In their paper, Identifying incipient dementia individuals using machine learning and amyloid imaging, the team outlined how they used AI techniques and big data to come up with the algorithm. Dr Pedro Rosa-Neto, co-lead author of the study, said:
‘By using this tool, clinical trials could focus only on individuals with a higher likelihood of progressing to dementia within the time frame of the study. This will greatly reduce the cost and the time necessary to conduct these studies.’
To perform their study, the team built on a long-known scientific finding that a protein known as amyloid accumulates in the brain of patients with mild cognitive impairment, which often leads to dementia. Even though the amyloid accumulation occurs decades before the symptoms of dementia occur, we couldn’t reliably use this as a predictor of dementia as not all MCI patients develop the disease latter.

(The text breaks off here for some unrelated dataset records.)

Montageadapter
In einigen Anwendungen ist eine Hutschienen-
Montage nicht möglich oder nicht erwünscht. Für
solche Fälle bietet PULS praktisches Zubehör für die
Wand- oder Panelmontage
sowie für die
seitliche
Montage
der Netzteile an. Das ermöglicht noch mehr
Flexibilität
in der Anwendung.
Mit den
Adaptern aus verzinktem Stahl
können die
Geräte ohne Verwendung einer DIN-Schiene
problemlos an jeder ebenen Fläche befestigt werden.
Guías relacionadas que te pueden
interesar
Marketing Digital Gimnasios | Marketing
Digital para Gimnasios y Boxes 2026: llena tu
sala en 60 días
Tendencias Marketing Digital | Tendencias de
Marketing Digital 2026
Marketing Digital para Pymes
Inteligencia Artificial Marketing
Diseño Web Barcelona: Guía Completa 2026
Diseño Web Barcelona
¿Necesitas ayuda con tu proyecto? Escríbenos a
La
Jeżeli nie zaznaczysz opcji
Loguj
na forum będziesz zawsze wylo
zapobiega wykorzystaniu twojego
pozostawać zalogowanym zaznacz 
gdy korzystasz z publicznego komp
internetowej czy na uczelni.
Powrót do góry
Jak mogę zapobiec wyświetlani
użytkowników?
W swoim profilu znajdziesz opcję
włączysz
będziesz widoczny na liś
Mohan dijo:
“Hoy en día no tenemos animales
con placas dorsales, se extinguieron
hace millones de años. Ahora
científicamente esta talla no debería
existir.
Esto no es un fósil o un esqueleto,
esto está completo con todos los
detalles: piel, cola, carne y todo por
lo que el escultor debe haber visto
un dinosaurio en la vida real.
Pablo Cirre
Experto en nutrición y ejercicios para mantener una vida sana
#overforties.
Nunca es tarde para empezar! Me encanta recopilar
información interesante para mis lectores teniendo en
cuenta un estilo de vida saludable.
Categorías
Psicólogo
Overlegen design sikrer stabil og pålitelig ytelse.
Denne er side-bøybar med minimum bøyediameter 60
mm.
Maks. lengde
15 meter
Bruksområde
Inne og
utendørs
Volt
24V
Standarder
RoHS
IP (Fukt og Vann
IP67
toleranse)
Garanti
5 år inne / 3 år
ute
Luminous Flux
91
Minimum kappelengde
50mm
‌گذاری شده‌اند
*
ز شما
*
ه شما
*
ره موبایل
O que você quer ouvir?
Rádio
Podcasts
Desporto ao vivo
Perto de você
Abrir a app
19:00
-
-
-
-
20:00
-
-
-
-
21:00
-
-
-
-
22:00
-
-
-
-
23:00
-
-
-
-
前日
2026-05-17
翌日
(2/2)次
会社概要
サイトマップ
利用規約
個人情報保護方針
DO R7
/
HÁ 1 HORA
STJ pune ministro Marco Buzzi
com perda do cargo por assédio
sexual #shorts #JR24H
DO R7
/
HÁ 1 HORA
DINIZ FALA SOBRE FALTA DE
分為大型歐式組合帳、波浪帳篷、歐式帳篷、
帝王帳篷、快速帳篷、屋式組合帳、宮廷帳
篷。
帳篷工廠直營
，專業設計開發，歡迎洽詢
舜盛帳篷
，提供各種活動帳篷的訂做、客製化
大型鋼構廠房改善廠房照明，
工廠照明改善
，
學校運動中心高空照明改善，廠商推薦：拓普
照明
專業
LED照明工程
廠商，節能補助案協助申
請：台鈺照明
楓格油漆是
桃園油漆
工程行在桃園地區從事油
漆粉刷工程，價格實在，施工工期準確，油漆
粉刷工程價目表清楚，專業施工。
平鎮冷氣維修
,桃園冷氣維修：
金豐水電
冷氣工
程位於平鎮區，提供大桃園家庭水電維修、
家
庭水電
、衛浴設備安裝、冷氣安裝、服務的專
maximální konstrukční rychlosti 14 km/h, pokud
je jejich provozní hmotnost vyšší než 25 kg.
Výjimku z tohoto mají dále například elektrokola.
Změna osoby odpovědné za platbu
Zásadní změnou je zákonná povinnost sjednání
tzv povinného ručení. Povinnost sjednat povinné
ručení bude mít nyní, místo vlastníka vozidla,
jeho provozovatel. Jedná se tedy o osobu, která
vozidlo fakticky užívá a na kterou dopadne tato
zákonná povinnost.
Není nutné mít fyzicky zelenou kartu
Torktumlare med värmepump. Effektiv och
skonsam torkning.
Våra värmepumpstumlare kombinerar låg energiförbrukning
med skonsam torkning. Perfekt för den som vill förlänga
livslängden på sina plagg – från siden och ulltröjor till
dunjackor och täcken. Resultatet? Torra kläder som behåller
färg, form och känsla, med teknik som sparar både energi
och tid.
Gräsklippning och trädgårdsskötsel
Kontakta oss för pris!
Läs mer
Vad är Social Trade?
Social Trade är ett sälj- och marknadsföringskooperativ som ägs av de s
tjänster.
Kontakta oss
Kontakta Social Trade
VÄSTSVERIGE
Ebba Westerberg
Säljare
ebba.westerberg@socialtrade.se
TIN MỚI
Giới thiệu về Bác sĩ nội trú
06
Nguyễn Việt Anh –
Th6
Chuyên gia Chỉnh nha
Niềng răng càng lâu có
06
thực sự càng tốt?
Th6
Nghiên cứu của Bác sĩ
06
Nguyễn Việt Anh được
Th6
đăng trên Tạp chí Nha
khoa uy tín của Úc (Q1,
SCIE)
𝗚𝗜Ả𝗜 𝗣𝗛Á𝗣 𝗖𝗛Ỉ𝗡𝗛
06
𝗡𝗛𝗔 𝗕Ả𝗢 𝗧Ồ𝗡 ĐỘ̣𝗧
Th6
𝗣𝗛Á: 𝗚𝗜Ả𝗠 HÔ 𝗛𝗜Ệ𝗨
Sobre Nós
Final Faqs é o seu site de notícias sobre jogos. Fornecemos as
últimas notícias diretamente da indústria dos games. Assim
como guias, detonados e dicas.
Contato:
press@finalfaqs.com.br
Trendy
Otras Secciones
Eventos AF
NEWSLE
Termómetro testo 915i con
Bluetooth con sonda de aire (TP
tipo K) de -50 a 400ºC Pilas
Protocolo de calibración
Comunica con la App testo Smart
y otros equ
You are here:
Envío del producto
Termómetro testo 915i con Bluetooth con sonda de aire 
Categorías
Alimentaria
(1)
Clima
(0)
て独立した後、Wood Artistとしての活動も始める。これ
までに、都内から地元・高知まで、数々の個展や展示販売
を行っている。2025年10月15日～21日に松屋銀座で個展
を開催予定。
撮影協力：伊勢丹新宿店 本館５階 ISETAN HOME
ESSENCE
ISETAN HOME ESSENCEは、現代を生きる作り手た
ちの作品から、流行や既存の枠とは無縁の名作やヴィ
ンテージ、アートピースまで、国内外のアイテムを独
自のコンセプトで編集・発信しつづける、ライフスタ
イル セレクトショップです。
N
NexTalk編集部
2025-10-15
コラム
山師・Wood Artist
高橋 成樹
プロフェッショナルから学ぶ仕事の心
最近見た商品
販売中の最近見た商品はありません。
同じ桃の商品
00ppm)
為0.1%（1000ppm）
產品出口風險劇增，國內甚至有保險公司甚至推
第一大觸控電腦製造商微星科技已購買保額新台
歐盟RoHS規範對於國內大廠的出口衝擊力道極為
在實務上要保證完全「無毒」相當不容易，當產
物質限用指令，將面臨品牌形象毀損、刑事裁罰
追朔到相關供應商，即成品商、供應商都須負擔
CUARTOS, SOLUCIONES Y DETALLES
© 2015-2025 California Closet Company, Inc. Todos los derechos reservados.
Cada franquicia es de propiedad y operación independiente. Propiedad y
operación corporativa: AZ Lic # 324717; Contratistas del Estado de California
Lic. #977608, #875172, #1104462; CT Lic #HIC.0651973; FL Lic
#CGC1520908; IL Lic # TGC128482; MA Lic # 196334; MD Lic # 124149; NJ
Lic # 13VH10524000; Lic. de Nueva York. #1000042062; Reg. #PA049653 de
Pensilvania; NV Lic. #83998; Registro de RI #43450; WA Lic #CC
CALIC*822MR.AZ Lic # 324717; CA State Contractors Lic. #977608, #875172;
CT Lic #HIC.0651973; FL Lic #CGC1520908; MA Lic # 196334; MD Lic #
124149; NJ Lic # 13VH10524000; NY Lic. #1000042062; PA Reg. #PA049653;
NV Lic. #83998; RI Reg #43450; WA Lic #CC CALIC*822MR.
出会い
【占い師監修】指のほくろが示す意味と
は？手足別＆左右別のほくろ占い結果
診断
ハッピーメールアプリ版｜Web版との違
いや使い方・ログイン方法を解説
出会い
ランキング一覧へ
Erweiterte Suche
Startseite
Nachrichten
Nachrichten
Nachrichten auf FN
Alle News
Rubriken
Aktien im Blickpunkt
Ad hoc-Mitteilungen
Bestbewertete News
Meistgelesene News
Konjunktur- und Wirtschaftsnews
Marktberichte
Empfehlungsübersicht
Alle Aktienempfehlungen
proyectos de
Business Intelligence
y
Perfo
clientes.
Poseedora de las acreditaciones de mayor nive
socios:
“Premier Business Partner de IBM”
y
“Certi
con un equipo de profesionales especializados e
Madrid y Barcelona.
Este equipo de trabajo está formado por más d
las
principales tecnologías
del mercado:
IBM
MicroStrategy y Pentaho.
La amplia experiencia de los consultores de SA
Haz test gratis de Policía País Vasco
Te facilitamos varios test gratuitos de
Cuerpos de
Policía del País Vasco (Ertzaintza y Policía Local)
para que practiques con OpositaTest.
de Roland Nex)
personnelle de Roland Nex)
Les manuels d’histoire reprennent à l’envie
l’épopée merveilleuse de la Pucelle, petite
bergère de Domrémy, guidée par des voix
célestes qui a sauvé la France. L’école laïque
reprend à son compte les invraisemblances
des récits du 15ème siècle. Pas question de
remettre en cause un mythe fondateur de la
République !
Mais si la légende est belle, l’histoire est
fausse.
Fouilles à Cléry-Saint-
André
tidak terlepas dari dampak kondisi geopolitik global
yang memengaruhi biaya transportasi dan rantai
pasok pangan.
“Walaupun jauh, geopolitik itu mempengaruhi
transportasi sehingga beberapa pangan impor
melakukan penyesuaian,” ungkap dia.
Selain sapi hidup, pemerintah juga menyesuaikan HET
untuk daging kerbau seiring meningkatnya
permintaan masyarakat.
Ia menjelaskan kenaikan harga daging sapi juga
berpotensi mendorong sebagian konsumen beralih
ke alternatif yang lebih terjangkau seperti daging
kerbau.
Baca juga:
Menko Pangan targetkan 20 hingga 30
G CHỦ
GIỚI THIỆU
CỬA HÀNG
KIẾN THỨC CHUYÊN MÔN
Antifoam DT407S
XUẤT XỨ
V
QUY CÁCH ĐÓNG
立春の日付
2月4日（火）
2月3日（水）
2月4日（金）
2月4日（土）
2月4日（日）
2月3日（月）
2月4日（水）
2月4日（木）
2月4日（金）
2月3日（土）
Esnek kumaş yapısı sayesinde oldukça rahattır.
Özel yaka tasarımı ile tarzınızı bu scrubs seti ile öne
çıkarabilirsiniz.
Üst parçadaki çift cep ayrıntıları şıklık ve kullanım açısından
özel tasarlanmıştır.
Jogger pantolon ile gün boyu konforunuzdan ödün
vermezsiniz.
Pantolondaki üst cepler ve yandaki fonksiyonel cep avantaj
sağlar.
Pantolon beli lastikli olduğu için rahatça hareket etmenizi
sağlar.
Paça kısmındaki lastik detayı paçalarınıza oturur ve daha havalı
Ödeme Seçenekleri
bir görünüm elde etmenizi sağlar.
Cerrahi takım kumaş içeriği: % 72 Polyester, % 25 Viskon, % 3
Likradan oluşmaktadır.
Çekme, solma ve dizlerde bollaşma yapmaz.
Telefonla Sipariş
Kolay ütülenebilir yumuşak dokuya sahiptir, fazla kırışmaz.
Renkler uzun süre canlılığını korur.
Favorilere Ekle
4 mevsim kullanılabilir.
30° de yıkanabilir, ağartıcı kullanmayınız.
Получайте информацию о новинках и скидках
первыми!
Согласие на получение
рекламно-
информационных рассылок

The McGill researchers used data from the Alzheimer’s Disease Neuroimaging Initiative, a global research effort featuring imaging and clinical assessments from a number of participating patients.
The team then used hundreds of amyloid PET scans of MCI pateitns taken from the ADNI database, training the algorithm to identify which patients would develop dementia, which it did with an 84 per cent accuracy rate before symptom onset.
Dr Rosa Neto said: ‘This is an example how big data and open science brings tangible benefits to patient care.’